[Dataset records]
☆ ☆ ☆ ☆

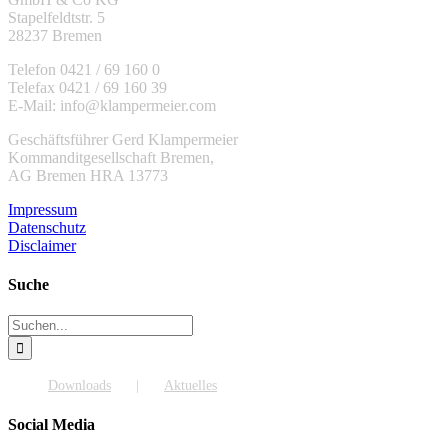
Stapelfeldtstr. 5
28237 Bremen
Telefon 0421 / 69 160 0
Telefax 0421 / 69 160 39
E-Mail: info@klampermeier.com
Geschäftsführer Gerd Klampermeier
Kommanditgesellschaft Bremen,
AG Bremen HRA 13773
Impressum
Datenschutz
Disclaimer
Suche
Suche
nach:
Downloads
Aktuelles
Social Media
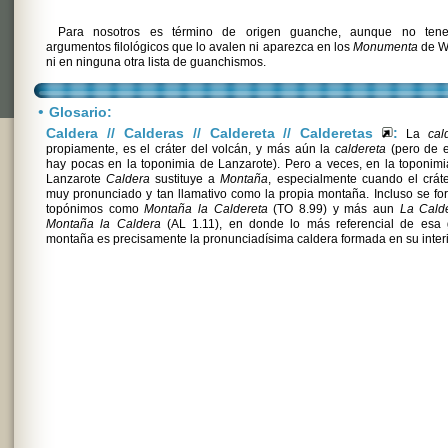
Para nosotros es término de origen guanche, aunque no ten
argumentos filológicos que lo avalen ni aparezca en los
Monumenta
de Wö
ni en ninguna otra lista de guanchismos.
•
Glosario:
Caldera // Calderas // Caldereta // Calderetas
:
La
cal
propiamente, es el cráter del volcán, y más aún la
caldereta
(pero de e
hay pocas en la toponimia de Lanzarote). Pero a veces, en la toponim
Lanzarote
Caldera
sustituye a
Montaña
, especialmente cuando el crát
muy pronunciado y tan llamativo como la propia montaña. Incluso se f
topónimos como
Montaña la Caldereta
(TO 8.99) y más aun
La Calde
Montaña la Caldera
(AL 1.11), en donde lo más referencial de esa 
montaña es precisamente la pronunciadísima caldera formada en su interi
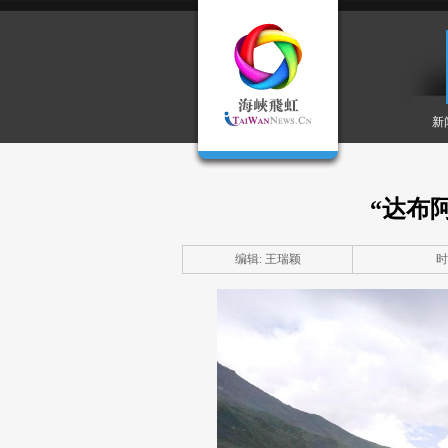
新
“达布
编辑: 王瑞颖
时间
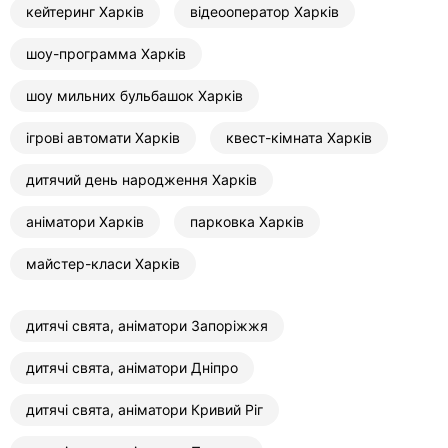
кейтеринг Харків
відеооператор Харків
шоу-программа Харків
шоу мильних бульбашок Харків
ігрові автомати Харків
квест-кімната Харків
дитячий день народження Харків
аніматори Харків
парковка Харків
майстер-класи Харків
дитячі свята, аніматори Запоріжжя
дитячі свята, аніматори Дніпро
дитячі свята, аніматори Кривий Ріг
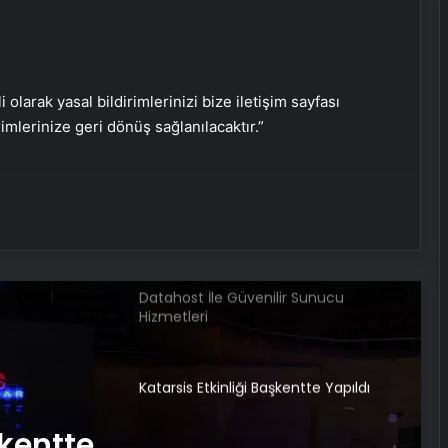
Nevşehir’de Kadın Balkonundan
Düştü
i olarak yasal bildirimlerinizi bize iletişim sayfası
Serjoy : Dijital Medya Ajansı, Google
rimlerinize geri dönüş sağlanılacaktır.”
Reklam Ajansı, SEO Ajansı ve Web
Tasarım Ajansı
UETDS Nedir ? Uetds.com İle Akıllı
Dijital Taşımacılık Yazılımı
Datahost İle Güvenilir Sunucu
Hizmetleri
Katarsis Etkinliği Başkentte Yapıldı
şkentte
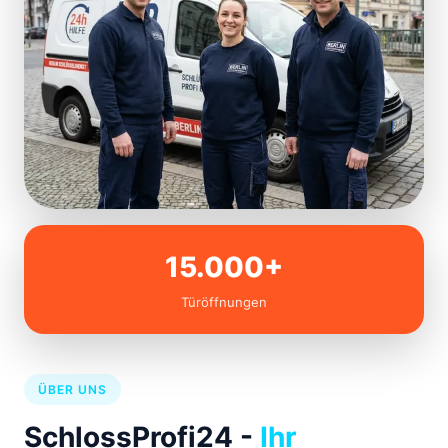
15.000+
Türöffnungen
ÜBER UNS
SchlossProfi24 -
Ihr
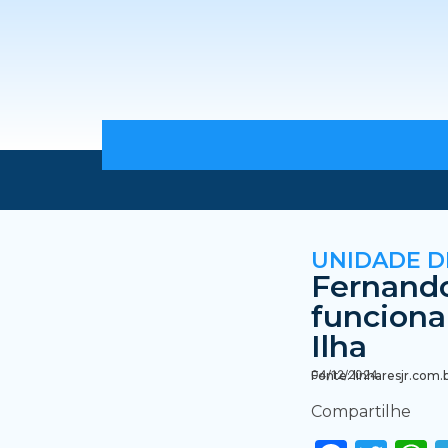
UNIDADE D
Fernando
funciona
Ilha
04/12/2024
Fonte: linharesjr.com.
Compartilhe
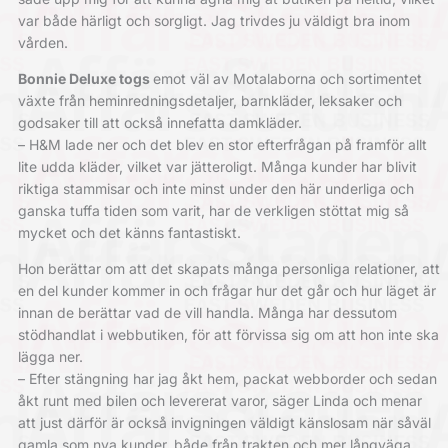
var både härligt och sorgligt. Jag trivdes ju väldigt bra inom
vården.
Bonnie Deluxe togs
emot väl av Motalaborna och sortimentet
växte från heminredningsdetaljer, barnkläder, leksaker och
godsaker till att också innefatta damkläder.
– H&M lade ner och det blev en stor efterfrågan på framför allt
lite udda kläder, vilket var jätteroligt. Många kunder har blivit
riktiga stammisar och inte minst under den här underliga och
ganska tuffa tiden som varit, har de verkligen stöttat mig så
mycket och det känns fantastiskt.
Hon berättar om att det skapats många personliga relationer, att
en del kunder kommer in och frågar hur det går och hur läget är
innan de berättar vad de vill handla. Många har dessutom
stödhandlat i webbutiken, för att förvissa sig om att hon inte ska
lägga ner.
– Efter stängning har jag åkt hem, packat webborder och sedan
åkt runt med bilen och levererat varor, säger Linda och menar
att just därför är också invigningen väldigt känslosam när såväl
gamla som nya kunder, både från trakten och mer långväga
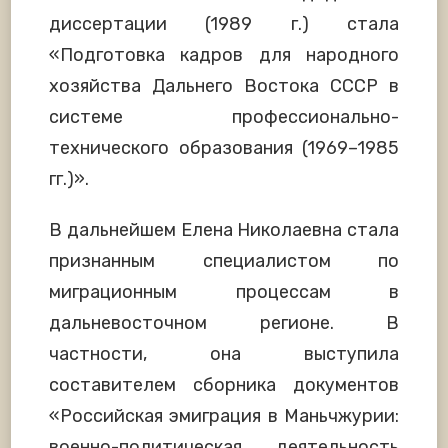
диссертации (1989 г.) стала
«Подготовка кадров для народного
хозяйства Дальнего Востока СССР в
системе профессионально-
технического образования (1969–1985
гг.)».
В дальнейшем Елена Николаевна стала
признанным специалистом по
миграционным процессам в
дальневосточном регионе. В
частности, она выступила
составителем сборника документов
«Российская эмиграция в Маньчжурии:
военно-политическая деятельность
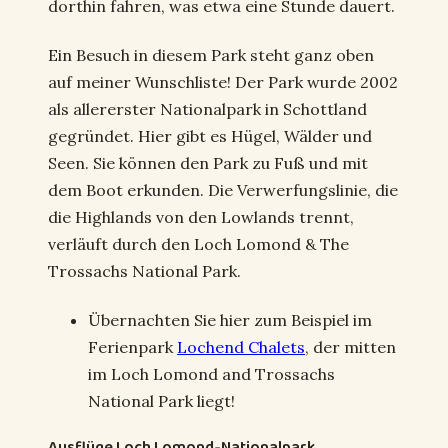
dorthin fahren, was etwa eine Stunde dauert.
Ein Besuch in diesem Park steht ganz oben
auf meiner Wunschliste! Der Park wurde 2002
als allererster Nationalpark in Schottland
gegründet. Hier gibt es Hügel, Wälder und
Seen. Sie können den Park zu Fuß und mit
dem Boot erkunden. Die Verwerfungslinie, die
die Highlands von den Lowlands trennt,
verläuft durch den Loch Lomond & The
Trossachs National Park.
Übernachten Sie hier zum Beispiel im
Ferienpark
Lochend Chalets
, der mitten
im Loch Lomond and Trossachs
National Park liegt!
Ausflüge Loch Lomond-Nationalpark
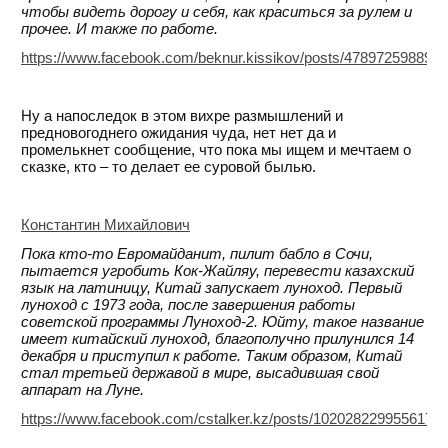
чтобы видеть дорогу и себя, как краситься за рулем и
прочее. И также по работе.
https://www.facebook.com/beknur.kissikov/posts/478972598890
Ну а напоследок в этом вихре размышлений и
предновогоднего ожидания чуда, нет нет да и
промелькнет сообщение, что пока мы ищем и мечтаем о
сказке, кто – то делает ее суровой былью.
Константин Михайлович
Пока кто-то Евромайданит, пилит бабло в Сочи,
пытается угробить Кок-Жайляу, перевести казахский
язык на латиницу, Китай запускает луноход. Первый
луноход с 1973 года, после завершения работы
советской программы Луноход-2. Юйту, такое название
имеет китайский луноход, благополучно прилунился 14
декабря и приступил к работе. Таким образом, Китай
стал третьей державой в мире, высадившая свой
аппарат на Луне.
https://www.facebook.com/cstalker.kz/posts/1020282299556176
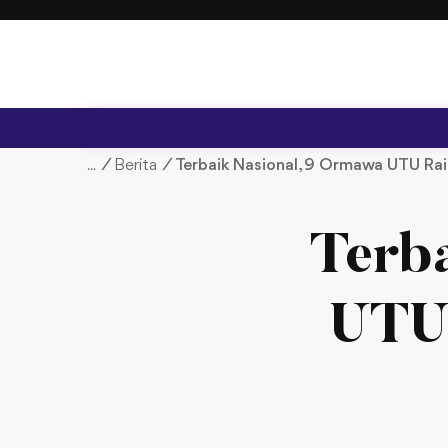
S
k
i
p
t
o
c
/
Berita
/
Terbaik Nasional, 9 Ormawa UTU Ra
o
n
t
Terb
e
n
t
UTU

☆ ☆ ☆ ☆

• **Instructions to follow**:
Please quote exactly the run of lines that starts the entries and ends at the line containing "Social Media", leaving out every picture.

• **Answer section**:
Stapelfeldtstr. 5
28237 Bremen
Telefon 0421 / 69 160 0
Telefax 0421 / 69 160 39
E-Mail: info@klampermeier.com
Geschäftsführer Gerd Klampermeier
Kommanditgesellschaft Bremen,
AG Bremen HRA 13773
Impressum
Datenschutz
Disclaimer
Suche
Suche
nach:
Downloads
Aktuelles
Social Media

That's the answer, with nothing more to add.